# Task directions:
After locating the line that contains "Each line is" in the data below, set down exactly that line and each one after it through the line that contains "545 799 5.13", and nothing more.
Segment Start: Source data
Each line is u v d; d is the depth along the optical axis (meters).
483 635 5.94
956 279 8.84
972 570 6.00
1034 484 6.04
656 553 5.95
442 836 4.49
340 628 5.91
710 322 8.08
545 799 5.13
Segment End: Source data
Segment Start: Source data
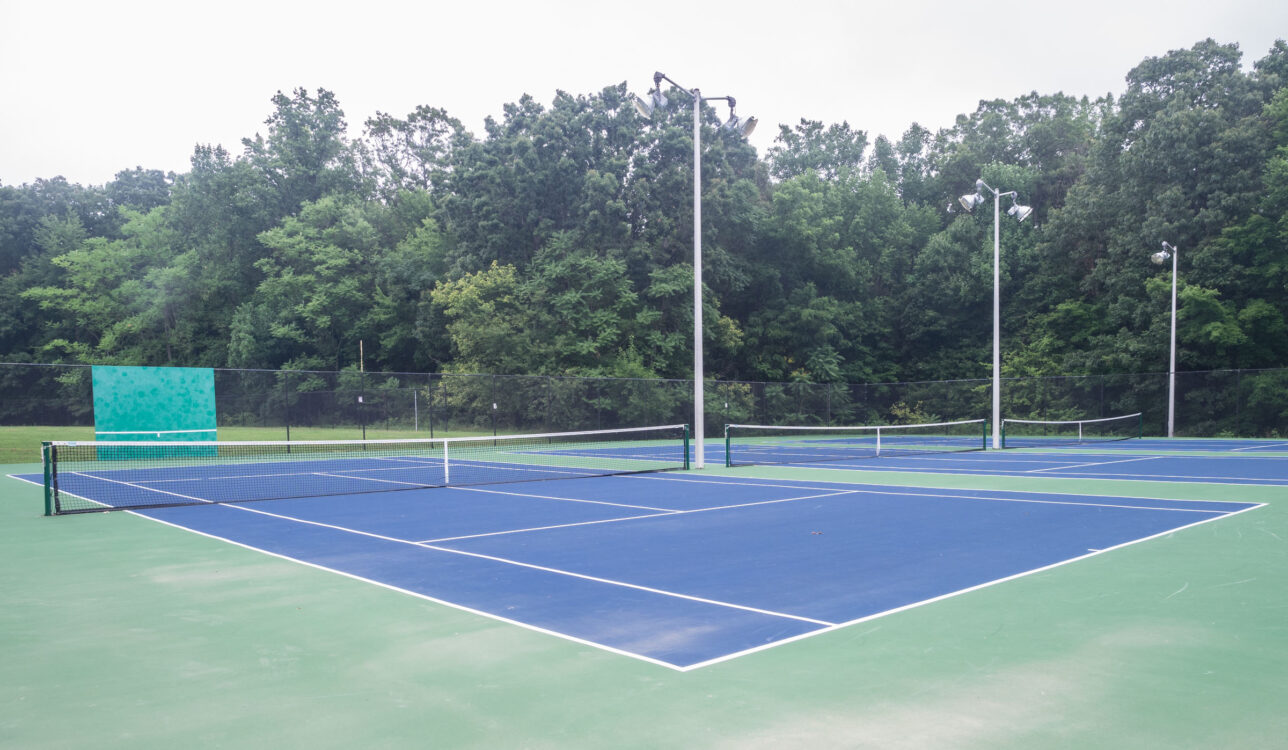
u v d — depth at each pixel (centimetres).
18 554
Segment End: Source data
# Result below:
Each line is u v d; d is the depth along the optical axis (meters).
483 635 5.94
956 279 8.84
972 570 6.00
1034 484 6.04
656 553 5.95
442 836 4.49
340 628 5.91
710 322 8.08
545 799 5.13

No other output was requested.